> **Document passage**

------------

1.4 Rule Function Interface

Every Unicode rule becomes a named function:

// BreakAction represents what to do at current position
type BreakAction int

const (
    BreakProhibited BreakAction = iota  // × - Don't break
    BreakAllowed                        // ÷ - Break allowed
    BreakMandatory                      // ! - Must break
)

// BreakRule checks if a rule applies and returns the action
type BreakRule func(ctx *BreakContext) (matched bool, action BreakAction)

Example rules:

// ruleLB3: Don't break within CRLF (CR × LF)
// https://www.unicode.org/reports/tr14/#LB3
func ruleLB3(ctx *BreakContext) (bool, BreakAction) {
    if ctx.Prev() & LB_CR != 0 && ctx.Curr() & LB_LF != 0 {
        return true, BreakProhibited
    }
    return false, BreakAllowed
}

// ruleLB4: Always break after hard line breaks (BK !)
// https://www.unicode.org/reports/tr14/#LB4
func ruleLB4(ctx *BreakContext) (bool, BreakAction) {
    if ctx.Prev() & LB_BK != 0 {
        return true, BreakMandatory
    }
    return false, BreakAllowed
}

// ruleLB14: Don't break after opening punctuation, even with spaces (OP SP* ×)
// https://www.unicode.org/reports/tr14/#LB14
func ruleLB14(ctx *BreakContext) (bool, BreakAction) {
    state := ctx.state.(*LineBreakState)
    if state.lastNonSpace & LB_OPENING != 0 {
        return true, BreakProhibited
    }
    return false, BreakAllowed
}

// ruleLB30: Don't break between emoji base and modifier (ExtPict × EM)
// https://www.unicode.org/reports/tr14/#LB30
// NOTE: Uses emoji property, not line break class!
func ruleLB30(ctx *BreakContext) (bool, BreakAction) {
    // Check Extended_Pictographic from emoji data (UTS #51)
    prevPos := ctx.pos - 1
    if prevPos >= 0 && ctx.emojiData[prevPos] & Emoji_ExtendedPictographic != 0 {
        // Check if current is Emoji Modifier (line break class)
        if ctx.Curr() & LB_EM != 0 {
            return true, BreakProhibited
        }
    }
    return false, BreakAllowed
}

// ruleGB11: Don't break emoji ZWJ sequences (ExtPict Extend* ZWJ × ExtPict)

------------

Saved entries
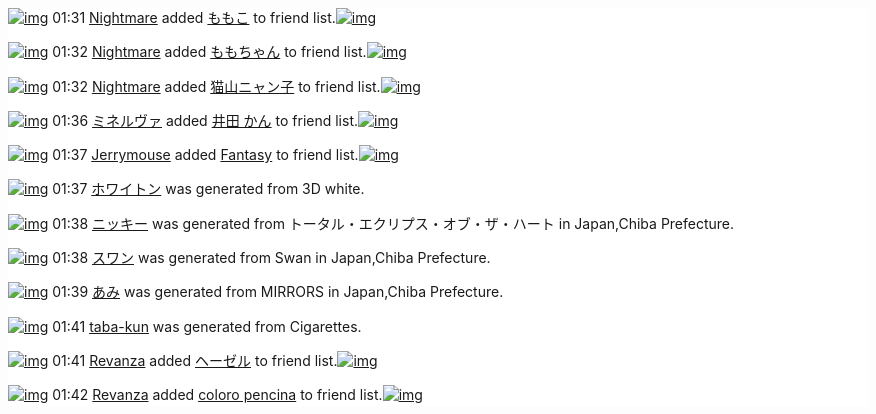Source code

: [![img](http://www.deviantsart.com/k1uom4.jpeg)](http://www.barcodekanojo.com/user/479031/Nightmare) 01:31 [Nightmare](http://www.barcodekanojo.com/user/479031/Nightmare) added [ももこ](http://www.barcodekanojo.com/kanojo/206575/%E3%82%82%E3%82%82%E3%81%93) to friend list.[![img](http://www.deviantsart.com/nklgd1.png)](http://www.barcodekanojo.com/kanojo/206575/%E3%82%82%E3%82%82%E3%81%93) 

[![img](http://www.deviantsart.com/k1uom4.jpeg)](http://www.barcodekanojo.com/user/479031/Nightmare) 01:32 [Nightmare](http://www.barcodekanojo.com/user/479031/Nightmare) added [ももちゃん](http://www.barcodekanojo.com/kanojo/2964582/%E3%82%82%E3%82%82%E3%81%A1%E3%82%83%E3%82%93) to friend list.[![img](http://www.deviantsart.com/btv6b7.png)](http://www.barcodekanojo.com/kanojo/2964582/%E3%82%82%E3%82%82%E3%81%A1%E3%82%83%E3%82%93) 

[![img](http://www.deviantsart.com/k1uom4.jpeg)](http://www.barcodekanojo.com/user/479031/Nightmare) 01:32 [Nightmare](http://www.barcodekanojo.com/user/479031/Nightmare) added [猫山ニャン子](http://www.barcodekanojo.com/kanojo/467220/%E7%8C%AB%E5%B1%B1%E3%83%8B%E3%83%A3%E3%83%B3%E5%AD%90) to friend list.[![img](http://www.deviantsart.com/2issmh0.png)](http://www.barcodekanojo.com/kanojo/467220/%E7%8C%AB%E5%B1%B1%E3%83%8B%E3%83%A3%E3%83%B3%E5%AD%90) 

[![img](http://www.deviantsart.com/52rlan.jpeg)](http://www.barcodekanojo.com/user/348245/%E3%83%9F%E3%83%8D%E3%83%AB%E3%83%B4%E3%82%A1) 01:36 [ミネルヴァ](http://www.barcodekanojo.com/user/348245/%E3%83%9F%E3%83%8D%E3%83%AB%E3%83%B4%E3%82%A1) added [井田 かん](http://www.barcodekanojo.com/kanojo/3078234/%E4%BA%95%E7%94%B0%20%E3%81%8B%E3%82%93) to friend list.[![img](http://www.deviantsart.com/nb1ict.png)](http://www.barcodekanojo.com/kanojo/3078234/%E4%BA%95%E7%94%B0%20%E3%81%8B%E3%82%93) 

[![img](http://www.deviantsart.com/3v33gp3.jpeg)](http://www.barcodekanojo.com/user/245002/Jerrymouse) 01:37 [Jerrymouse](http://www.barcodekanojo.com/user/245002/Jerrymouse) added [Fantasy](http://www.barcodekanojo.com/kanojo/389253/Fantasy) to friend list.[![img](http://www.deviantsart.com/1hgqqi2.png)](http://www.barcodekanojo.com/kanojo/389253/Fantasy) 

[![img](http://www.deviantsart.com/3ruj469.png)](http://www.barcodekanojo.com/kanojo/3113191/%E3%83%9B%E3%83%AF%E3%82%A4%E3%83%88%E3%83%B3) 01:37 [ホワイトン](http://www.barcodekanojo.com/kanojo/3113191/%E3%83%9B%E3%83%AF%E3%82%A4%E3%83%88%E3%83%B3) was generated from 3D white.

[![img](http://www.deviantsart.com/1meavb8.png)](http://www.barcodekanojo.com/kanojo/3113192/%E3%83%8B%E3%83%83%E3%82%AD%E3%83%BC) 01:38 [ニッキー](http://www.barcodekanojo.com/kanojo/3113192/%E3%83%8B%E3%83%83%E3%82%AD%E3%83%BC) was generated from トータル・エクリプス・オブ・ザ・ハート in Japan,Chiba Prefecture.

[![img](http://www.deviantsart.com/359ti9a.png)](http://www.barcodekanojo.com/kanojo/3113193/%E3%82%B9%E3%83%AF%E3%83%B3) 01:38 [スワン](http://www.barcodekanojo.com/kanojo/3113193/%E3%82%B9%E3%83%AF%E3%83%B3) was generated from Swan in Japan,Chiba Prefecture.

[![img](http://www.deviantsart.com/1j9gdb1.png)](http://www.barcodekanojo.com/kanojo/3113194/%E3%81%82%E3%81%BF) 01:39 [あみ](http://www.barcodekanojo.com/kanojo/3113194/%E3%81%82%E3%81%BF) was generated from MIRRORS in Japan,Chiba Prefecture.

[![img](http://www.deviantsart.com/k0ua34.png)](http://www.barcodekanojo.com/kanojo/3113195/taba-kun) 01:41 [taba-kun](http://www.barcodekanojo.com/kanojo/3113195/taba-kun) was generated from Cigarettes.

[![img](http://www.deviantsart.com/2avkplo.jpeg)](http://www.barcodekanojo.com/user/485016/Revanza) 01:41 [Revanza](http://www.barcodekanojo.com/user/485016/Revanza) added [ヘーゼル](http://www.barcodekanojo.com/kanojo/594895/%E3%83%98%E3%83%BC%E3%82%BC%E3%83%AB) to friend list.[![img](http://www.deviantsart.com/25k5d1v.png)](http://www.barcodekanojo.com/kanojo/594895/%E3%83%98%E3%83%BC%E3%82%BC%E3%83%AB) 

[![img](http://www.deviantsart.com/2avkplo.jpeg)](http://www.barcodekanojo.com/user/485016/Revanza) 01:42 [Revanza](http://www.barcodekanojo.com/user/485016/Revanza) added [coloro pencina](http://www.barcodekanojo.com/kanojo/2742345/coloro%20pencina) to friend list.[![img](http://www.deviantsart.com/3hfbk9p.png)](http://www.barcodekanojo.com/kanojo/2742345/coloro%20pencina) 
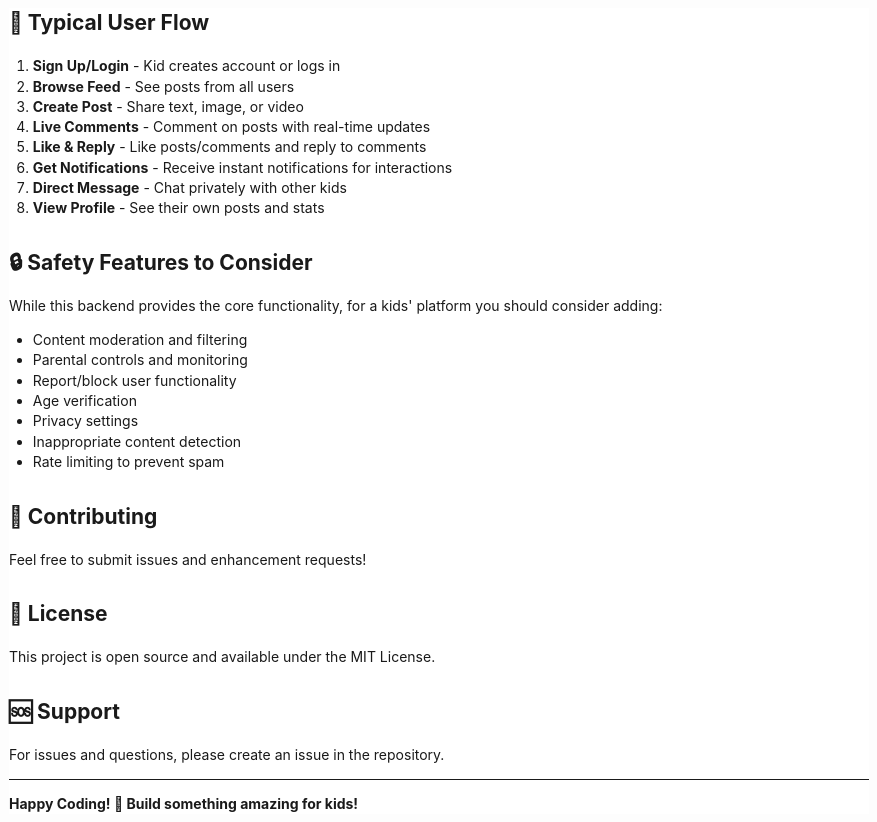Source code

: ## 🎨 Typical User Flow

1. **Sign Up/Login** - Kid creates account or logs in
2. **Browse Feed** - See posts from all users
3. **Create Post** - Share text, image, or video
4. **Live Comments** - Comment on posts with real-time updates
5. **Like & Reply** - Like posts/comments and reply to comments
6. **Get Notifications** - Receive instant notifications for interactions
7. **Direct Message** - Chat privately with other kids
8. **View Profile** - See their own posts and stats

## 🔒 Safety Features to Consider

While this backend provides the core functionality, for a kids' platform you should consider adding:

- Content moderation and filtering
- Parental controls and monitoring
- Report/block user functionality
- Age verification
- Privacy settings
- Inappropriate content detection
- Rate limiting to prevent spam

## 🤝 Contributing

Feel free to submit issues and enhancement requests!

## 📄 License

This project is open source and available under the MIT License.

## 🆘 Support

For issues and questions, please create an issue in the repository.

---

**Happy Coding! 🎉 Build something amazing for kids!**
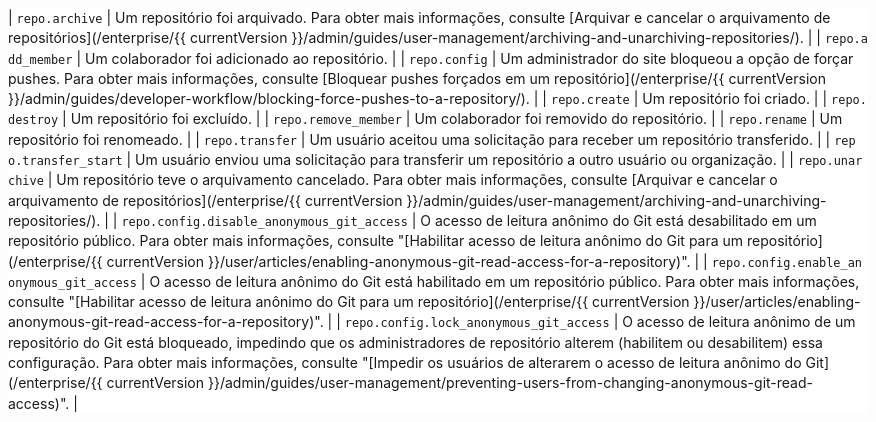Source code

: |                             `repo.archive` | Um repositório foi arquivado. Para obter mais informações, consulte [Arquivar e cancelar o arquivamento de repositórios](/enterprise/{{ currentVersion }}/admin/guides/user-management/archiving-and-unarchiving-repositories/).                                                                                                                                                                                      |
|                          `repo.add_member` | Um colaborador foi adicionado ao repositório.                                                                                                                                                                                                                                                                                                                                                                         |
|                              `repo.config` | Um administrador do site bloqueou a opção de forçar pushes. Para obter mais informações, consulte [Bloquear pushes forçados em um repositório](/enterprise/{{ currentVersion }}/admin/guides/developer-workflow/blocking-force-pushes-to-a-repository/).                                                                                                                                                              |
|                              `repo.create` | Um repositório foi criado.                                                                                                                                                                                                                                                                                                                                                                                            |
|                             `repo.destroy` | Um repositório foi excluído.                                                                                                                                                                                                                                                                                                                                                                                          |
|                       `repo.remove_member` | Um colaborador foi removido do repositório.                                                                                                                                                                                                                                                                                                                                                                           |
|                              `repo.rename` | Um repositório foi renomeado.                                                                                                                                                                                                                                                                                                                                                                                         |
|                            `repo.transfer` | Um usuário aceitou uma solicitação para receber um repositório transferido.                                                                                                                                                                                                                                                                                                                                           |
|                      `repo.transfer_start` | Um usuário enviou uma solicitação para transferir um repositório a outro usuário ou organização.                                                                                                                                                                                                                                                                                                                      |
|                           `repo.unarchive` | Um repositório teve o arquivamento cancelado. Para obter mais informações, consulte [Arquivar e cancelar o arquivamento de repositórios](/enterprise/{{ currentVersion }}/admin/guides/user-management/archiving-and-unarchiving-repositories/).                                                                                                                                                                      |
| `repo.config.disable_anonymous_git_access` | O acesso de leitura anônimo do Git está desabilitado em um repositório público. Para obter mais informações, consulte "[Habilitar acesso de leitura anônimo do Git para um repositório](/enterprise/{{ currentVersion }}/user/articles/enabling-anonymous-git-read-access-for-a-repository)".                                                                                                                         |
|  `repo.config.enable_anonymous_git_access` | O acesso de leitura anônimo do Git está habilitado em um repositório público. Para obter mais informações, consulte "[Habilitar acesso de leitura anônimo do Git para um repositório](/enterprise/{{ currentVersion }}/user/articles/enabling-anonymous-git-read-access-for-a-repository)".                                                                                                                           |
|    `repo.config.lock_anonymous_git_access` | O acesso de leitura anônimo de um repositório do Git está bloqueado, impedindo que os administradores de repositório alterem (habilitem ou desabilitem) essa configuração. Para obter mais informações, consulte "[Impedir os usuários de alterarem o acesso de leitura anônimo do Git](/enterprise/{{ currentVersion }}/admin/guides/user-management/preventing-users-from-changing-anonymous-git-read-access)".     |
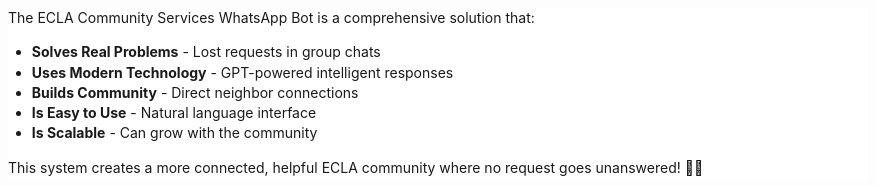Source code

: The ECLA Community Services WhatsApp Bot is a comprehensive solution that:
- **Solves Real Problems** - Lost requests in group chats
- **Uses Modern Technology** - GPT-powered intelligent responses
- **Builds Community** - Direct neighbor connections
- **Is Easy to Use** - Natural language interface
- **Is Scalable** - Can grow with the community

This system creates a more connected, helpful ECLA community where no request goes unanswered! 🤝✨ 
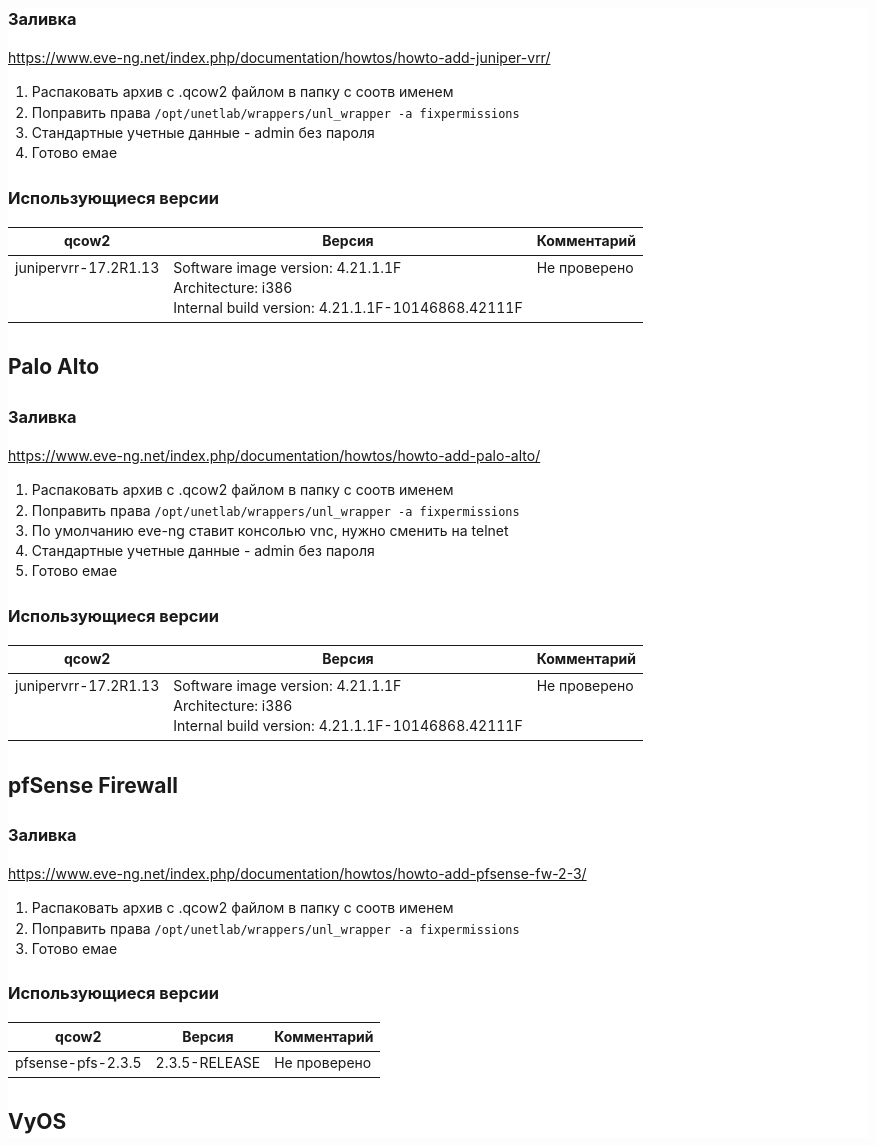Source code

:### Заливка

https://www.eve-ng.net/index.php/documentation/howtos/howto-add-juniper-vrr/

1. Распаковать архив с .qcow2 файлом в папку с соотв именем
2. Поправить права `/opt/unetlab/wrappers/unl_wrapper -a fixpermissions`
3. Стандартные учетные данные - admin без пароля
4. Готово емае

### Использующиеся версии

| qcow2                | Версия                                                       | Комментарий  |
| -------------------- | ------------------------------------------------------------ | ------------ |
| junipervrr-17.2R1.13 | Software image version: 4.21.1.1F<br/>Architecture:           i386<br/>Internal build version: 4.21.1.1F-10146868.42111F | Не проверено |

## Palo Alto

### Заливка

https://www.eve-ng.net/index.php/documentation/howtos/howto-add-palo-alto/

1. Распаковать архив с .qcow2 файлом в папку с соотв именем
2. Поправить права `/opt/unetlab/wrappers/unl_wrapper -a fixpermissions`
3. По умолчанию eve-ng ставит консолью vnc, нужно сменить на telnet
4. Стандартные учетные данные - admin без пароля
5. Готово емае

### Использующиеся версии

| qcow2                | Версия                                                       | Комментарий  |
| -------------------- | ------------------------------------------------------------ | ------------ |
| junipervrr-17.2R1.13 | Software image version: 4.21.1.1F<br/>Architecture:           i386<br/>Internal build version: 4.21.1.1F-10146868.42111F | Не проверено |

## pfSense Firewall

### Заливка

https://www.eve-ng.net/index.php/documentation/howtos/howto-add-pfsense-fw-2-3/

1. Распаковать архив с .qcow2 файлом в папку с соотв именем
2. Поправить права `/opt/unetlab/wrappers/unl_wrapper -a fixpermissions`
3. Готово емае

### Использующиеся версии

| qcow2             | Версия        | Комментарий  |
| ----------------- | ------------- | ------------ |
| pfsense-pfs-2.3.5 | 2.3.5-RELEASE | Не проверено |

## VyOS
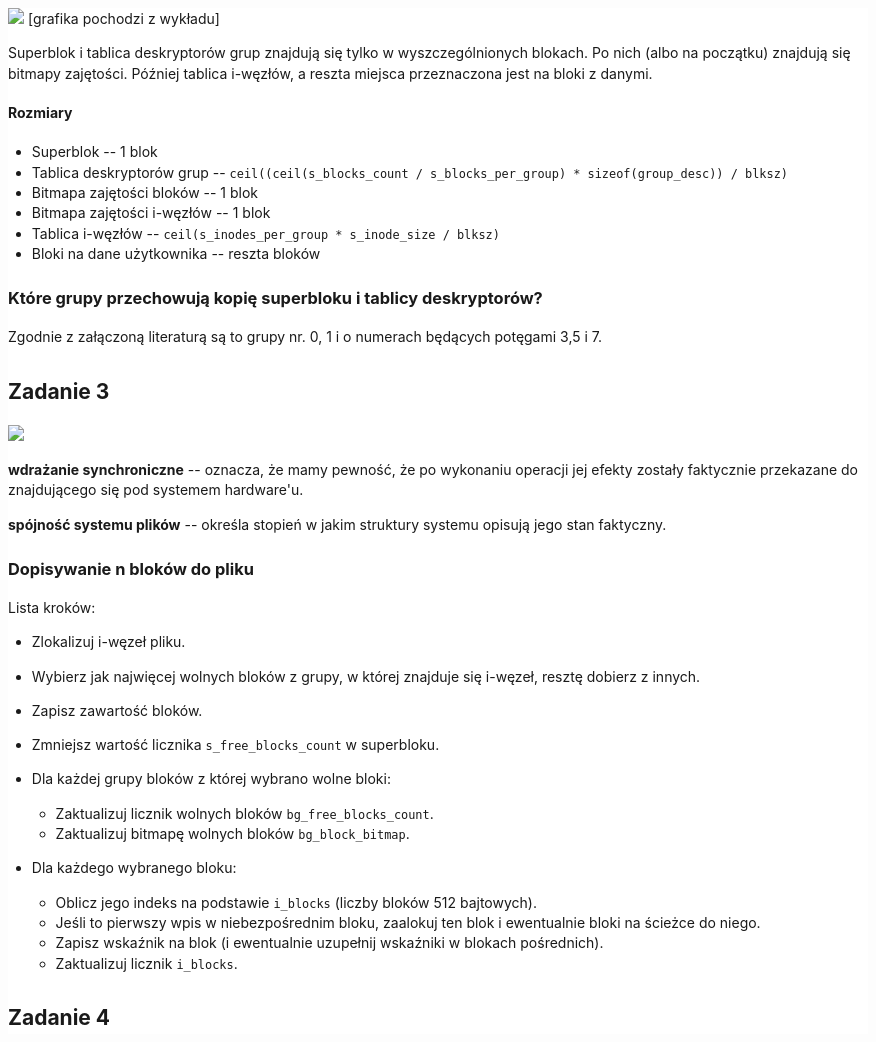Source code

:![](https://i.imgur.com/3uIDt2T.png)
[grafika pochodzi z wykładu]

Superblok i tablica deskryptorów grup znajdują się tylko w wyszczególnionych blokach. Po nich (albo na początku) znajdują się bitmapy zajętości. Później tablica i-węzłów, a reszta miejsca przeznaczona jest na bloki z danymi.

#### Rozmiary

* Superblok -- 1 blok
* Tablica deskryptorów grup -- `ceil((ceil(s_blocks_count / s_blocks_per_group) * sizeof(group_desc)) / blksz)`
* Bitmapa zajętości bloków -- 1 blok
* Bitmapa zajętości i-węzłów -- 1 blok
* Tablica i-węzłów -- `ceil(s_inodes_per_group * s_inode_size / blksz)`
* Bloki na dane użytkownika -- reszta bloków

### Które grupy przechowują kopię superbloku i tablicy deskryptorów?

Zgodnie z załączoną literaturą są to grupy nr. 0, 1 i o numerach będących potęgami 3,5 i 7.

## Zadanie 3

![](https://i.imgur.com/nyWiZp7.png)

**wdrażanie synchroniczne** -- oznacza, że mamy pewność, że po wykonaniu operacji jej efekty zostały faktycznie przekazane do znajdującego się pod systemem hardware'u.

**spójność systemu plików** -- określa stopień w jakim struktury systemu opisują jego stan faktyczny.

### Dopisywanie n bloków do pliku

Lista kroków:

* Zlokalizuj i-węzeł pliku.


* Wybierz jak najwięcej wolnych bloków z grupy, w której znajduje się i-węzeł, resztę dobierz z innych.
* Zapisz zawartość bloków.
* Zmniejsz wartość licznika `s_free_blocks_count` w superbloku.
* Dla każdej grupy bloków z której wybrano wolne bloki:
  * Zaktualizuj licznik wolnych bloków `bg_free_blocks_count`.
  * Zaktualizuj bitmapę wolnych bloków `bg_block_bitmap`.
* Dla każdego wybranego bloku:
  * Oblicz jego indeks na podstawie `i_blocks` (liczby bloków 512 bajtowych).
  * Jeśli to pierwszy wpis w niebezpośrednim bloku, zaalokuj ten blok i ewentualnie bloki na ścieżce do niego.
  * Zapisz wskaźnik na blok (i ewentualnie uzupełnij wskaźniki w blokach pośrednich).
  * Zaktualizuj licznik `i_blocks`.

## Zadanie 4
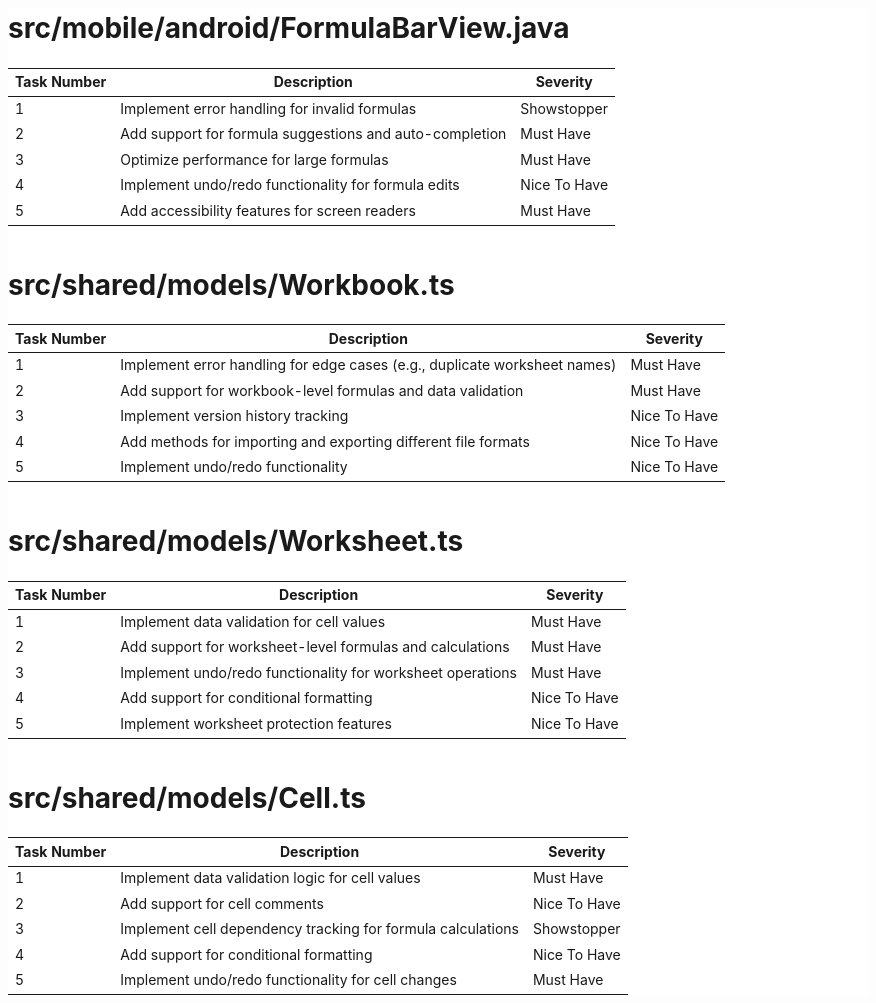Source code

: # src/mobile/android/FormulaBarView.java

| Task Number | Description | Severity |
|-------------|-------------|----------|
| 1 | Implement error handling for invalid formulas | Showstopper |
| 2 | Add support for formula suggestions and auto-completion | Must Have |
| 3 | Optimize performance for large formulas | Must Have |
| 4 | Implement undo/redo functionality for formula edits | Nice To Have |
| 5 | Add accessibility features for screen readers | Must Have |

# src/shared/models/Workbook.ts

| Task Number | Description | Severity |
|-------------|-------------|----------|
| 1 | Implement error handling for edge cases (e.g., duplicate worksheet names) | Must Have |
| 2 | Add support for workbook-level formulas and data validation | Must Have |
| 3 | Implement version history tracking | Nice To Have |
| 4 | Add methods for importing and exporting different file formats | Nice To Have |
| 5 | Implement undo/redo functionality | Nice To Have |

# src/shared/models/Worksheet.ts

| Task Number | Description | Severity |
|-------------|-------------|----------|
| 1 | Implement data validation for cell values | Must Have |
| 2 | Add support for worksheet-level formulas and calculations | Must Have |
| 3 | Implement undo/redo functionality for worksheet operations | Must Have |
| 4 | Add support for conditional formatting | Nice To Have |
| 5 | Implement worksheet protection features | Nice To Have |

# src/shared/models/Cell.ts

| Task Number | Description | Severity |
|-------------|-------------|----------|
| 1 | Implement data validation logic for cell values | Must Have |
| 2 | Add support for cell comments | Nice To Have |
| 3 | Implement cell dependency tracking for formula calculations | Showstopper |
| 4 | Add support for conditional formatting | Nice To Have |
| 5 | Implement undo/redo functionality for cell changes | Must Have |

------------

> **Written task A**
Answer from the rule function interface text:
(i) Which symbol is given in the comment for BreakMandatory?
(ii) What action does ruleLB3 return when CR is followed by LF?
(iii) According to the note on ruleLB30, what does that rule use instead of line break class?
> **Written task B**
Edit the rule function interface text in the stretch from "if state.lastNonSpace &" through "line break class!", putting "lastNonBlank" in place of "lastNonSpace".
> **Written task C**
Please proceed with the rule function interface text from the point where it stops.
None of this data has any role here.

> **Written answer A**
(i) !
(ii) BreakProhibited
(iii) The emoji property

> **Written answer B**
if state.lastNonBlank & LB_OPENING != 0 {
        return true, BreakProhibited
    }
    return false, BreakAllowed
}

// ruleLB30: Don't break between emoji base and modifier (ExtPict × EM)
// https://www.unicode.org/reports/tr14/#LB30
// NOTE: Uses emoji property, not line break class!

> **Written answer C**
// https://www.unicode.org/reports/tr29/#GB11
func ruleGB11(ctx *BreakContext) (bool, BreakAction) {
    // Current is ExtendedPictographic?
    if ctx.emojiData[ctx.pos] & Emoji_ExtendedPictographic == 0 {
        return false, BreakAllowed
    }

    // Look back through Extend* for ZWJ
    prevClass, prevPos := ctx.PeekBehindFrom(ctx.pos-1, GB_Extend)
    if prevPos < 0 || prevClass & GB_ZWJ == 0 {
        return false, BreakAllowed
    }

    // Look back through Extend* for ExtendedPictographic
    _, prevPrevPos := ctx.PeekBehindFrom(prevPos-1, GB_Extend)
    if prevPrevPos >= 0 && ctx.emojiData[prevPrevPos] & Emoji_ExtendedPictographic != 0 {
        return true, BreakProhibited
    }

    return false, BreakAllowed
}

1.5 Main Loop Structure

// Rule table - ordered by Unicode spec
var lineBreakRules = []BreakRule{
    ruleLB1,   // Assign break classes
    ruleLB2,   // Never break at start
    ruleLB3,   // Don't break within CRLF
    ruleLB4,   // Always break after hard breaks
    ruleLB5,   // Treat CR, LF, NL as BK
    ruleLB6,   // Don't break before hard breaks or spaces
    ruleLB7,   // Don't break before spaces or ZW
    ruleLB8,   // Break after ZW
    ruleLB8a,  // Don't break after ZWJ
    ruleLB9,   // Don't break combining character sequences
    ruleLB10,  // Treat CM/ZWJ as AL
    ruleLB11,  // Don't break before/after WJ
    ruleLB12,  // Don't break after GL
    ruleLB12a, // Don't break before GL unless space
    ruleLB13,  // Don't break before closing punctuation
    ruleLB14,  // Don't break after opening punctuation
    ruleLB15,  // Don't break within quotation marks
    ruleLB15a, // Don't break after QU_Pi
    ruleLB16,  // Don't break between closing and nonstarter
    ruleLB17,  // Don't break within B2 sequences
    ruleLB18,  // Break after spaces
    ruleLB19,  // Don't break before/after quotation marks
    ruleLB20,  // Break before/after unresolved CB
    ruleLB21,  // Don't break before hyphen
    ruleLB21a, // Don't break after Hebrew Letter + hyphen
    ruleLB21b, // Don't break between SY and HL
    ruleLB22,  // Don't break before IN
    ruleLB23,  // Don't break between letters and numbers
    ruleLB23a, // Don't break between PR/PO and letters
    ruleLB24,  // Don't break between numeric prefix/postfix and letters
    ruleLB25,  // Don't break within numeric expressions
    ruleLB26,  // Don't break Hangul syllable sequences
    ruleLB27,  // Treat JL/JV/JT/H2/H3 as ID before PO
    ruleLB28,  // Don't break between alphabetics
    ruleLB29,  // Don't break between IS and alphabetics
    ruleLB30,  // Don't break between emoji base and modifier
    ruleLB30a, // Break between two RIs if odd number before
    ruleLB30b, // Don't break emoji sequences
    ruleLB31,  // Break everywhere else
}

func FindLineBreakOpportunities(text string, hyphens Hyphens) []int {
    ctx := NewLineBreakContext(text, hyphens)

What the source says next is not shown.